Der 1868 geborene spätere Politiker der Wirtschaftspartei des Deutschen Mittelstandes stammte aus einer jüdischen Familie. Er absolvierte eine kaufmännische Lehre in einer Kolonialwarenhandlung und arbeitete später u.a. in London. 1897 ließ er sich in Hamburg nieder und gründete eine eigene Firma. Im Oktober 1927 wurde Reich für die Wirtschaftspartei in die Bürgerschaft gewählt, bei der Wiederholungswahl im Februar 1928 verlor er sein Mandat jedoch wieder. In den 1930er Jahren besaß er eine Firma für Öle, nach der Pogromnacht wurde er zum Umzug ins Grindelviertel gezwungen. Dieses galt als Zentrum jüdischen Lebens in der Hansestadt, deshalb wurde die jüdische Bevölkerung Hamburgs von den Nazis dort konzentriert. Im Januar 1944 wurde er in das KZ Theresienstadt deportiert, dort verliert sich seine Spur. Es wird angenommen, dass er dort oder in einem anderen Lager ums Leben kam.

 

Nur die toten Juden zählen

Den von den Nazis ermordeten Juden wird nicht nur im Rathaus gedacht, sondern auch davor: Im Juni 2012 wurden Stolpersteine zu ihrem Gedenken verlegt.

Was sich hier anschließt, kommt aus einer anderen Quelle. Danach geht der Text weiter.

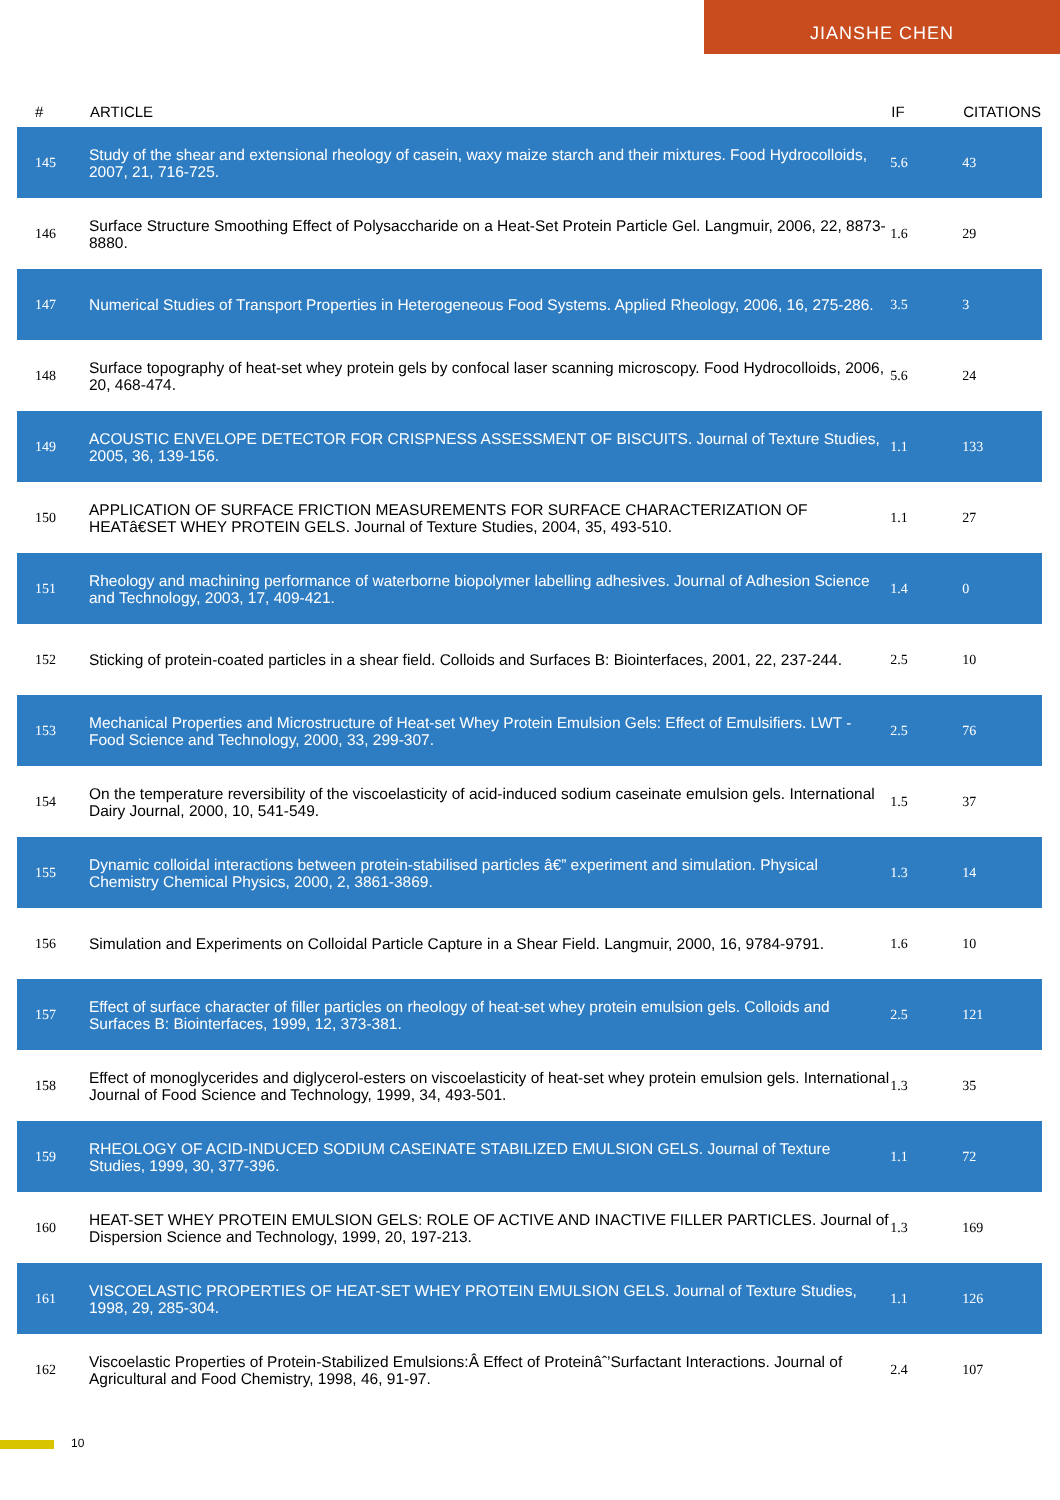JIANSHE CHEN
| # | ARTICLE | IF | CITATIONS |
| --- | --- | --- | --- |
| 145 | Study of the shear and extensional rheology of casein, waxy maize starch and their mixtures. Food Hydrocolloids, 2007, 21, 716-725. | 5.6 | 43 |
| 146 | Surface Structure Smoothing Effect of Polysaccharide on a Heat-Set Protein Particle Gel. Langmuir, 2006, 22, 8873-8880. | 1.6 | 29 |
| 147 | Numerical Studies of Transport Properties in Heterogeneous Food Systems. Applied Rheology, 2006, 16, 275-286. | 3.5 | 3 |
| 148 | Surface topography of heat-set whey protein gels by confocal laser scanning microscopy. Food Hydrocolloids, 2006, 20, 468-474. | 5.6 | 24 |
| 149 | ACOUSTIC ENVELOPE DETECTOR FOR CRISPNESS ASSESSMENT OF BISCUITS. Journal of Texture Studies, 2005, 36, 139-156. | 1.1 | 133 |
| 150 | APPLICATION OF SURFACE FRICTION MEASUREMENTS FOR SURFACE CHARACTERIZATION OF HEATâ€SET WHEY PROTEIN GELS. Journal of Texture Studies, 2004, 35, 493-510. | 1.1 | 27 |
| 151 | Rheology and machining performance of waterborne biopolymer labelling adhesives. Journal of Adhesion Science and Technology, 2003, 17, 409-421. | 1.4 | 0 |
| 152 | Sticking of protein-coated particles in a shear field. Colloids and Surfaces B: Biointerfaces, 2001, 22, 237-244. | 2.5 | 10 |
| 153 | Mechanical Properties and Microstructure of Heat-set Whey Protein Emulsion Gels: Effect of Emulsifiers. LWT - Food Science and Technology, 2000, 33, 299-307. | 2.5 | 76 |
| 154 | On the temperature reversibility of the viscoelasticity of acid-induced sodium caseinate emulsion gels. International Dairy Journal, 2000, 10, 541-549. | 1.5 | 37 |
| 155 | Dynamic colloidal interactions between protein-stabilised particles â€” experiment and simulation. Physical Chemistry Chemical Physics, 2000, 2, 3861-3869. | 1.3 | 14 |
| 156 | Simulation and Experiments on Colloidal Particle Capture in a Shear Field. Langmuir, 2000, 16, 9784-9791. | 1.6 | 10 |
| 157 | Effect of surface character of filler particles on rheology of heat-set whey protein emulsion gels. Colloids and Surfaces B: Biointerfaces, 1999, 12, 373-381. | 2.5 | 121 |
| 158 | Effect of monoglycerides and diglycerol-esters on viscoelasticity of heat-set whey protein emulsion gels. International Journal of Food Science and Technology, 1999, 34, 493-501. | 1.3 | 35 |
| 159 | RHEOLOGY OF ACID-INDUCED SODIUM CASEINATE STABILIZED EMULSION GELS. Journal of Texture Studies, 1999, 30, 377-396. | 1.1 | 72 |
| 160 | HEAT-SET WHEY PROTEIN EMULSION GELS: ROLE OF ACTIVE AND INACTIVE FILLER PARTICLES. Journal of Dispersion Science and Technology, 1999, 20, 197-213. | 1.3 | 169 |
| 161 | VISCOELASTIC PROPERTIES OF HEAT-SET WHEY PROTEIN EMULSION GELS. Journal of Texture Studies, 1998, 29, 285-304. | 1.1 | 126 |
| 162 | Viscoelastic Properties of Protein-Stabilized Emulsions:Â Effect of Proteinâˆ’Surfactant Interactions. Journal of Agricultural and Food Chemistry, 1998, 46, 91-97. | 2.4 | 107 |
10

Diese werden von Abgeordneten der CDU, den Grünen, der LINKEN und der SPD gereinigt. Für den an einer im November 2022 – äußerst medienwirksam inszenierten – Putzaktion beteiligten LINKEN-Politiker bedeutete diese laut NDR „gelebte Demokratie und Respekt vor der deutschen Geschichte, die zur Vorsicht mahnt.“

Andere Politiker äußerten sich ähnlich. Das ließe hoffen, dass die Politik sich auch gegen den ständig wachsenden Antisemitismus – auch und gerade vor der eigenen „Haustür“ – beschäftigt. Und zwar nicht vorsichtig, sondern ganz energisch. Das ist jedoch nicht der Fall. Zwar gedenken sie oft und gern der ermordeten Juden, die lebenden lassen sie mit der wachsenden Gefährdung, die diese selbst konstatieren und die Michael T.* am eigenen Leib erfahren hat, nahezu komplett allein. Lediglich einzelne Politiker beschäftigen sich damit.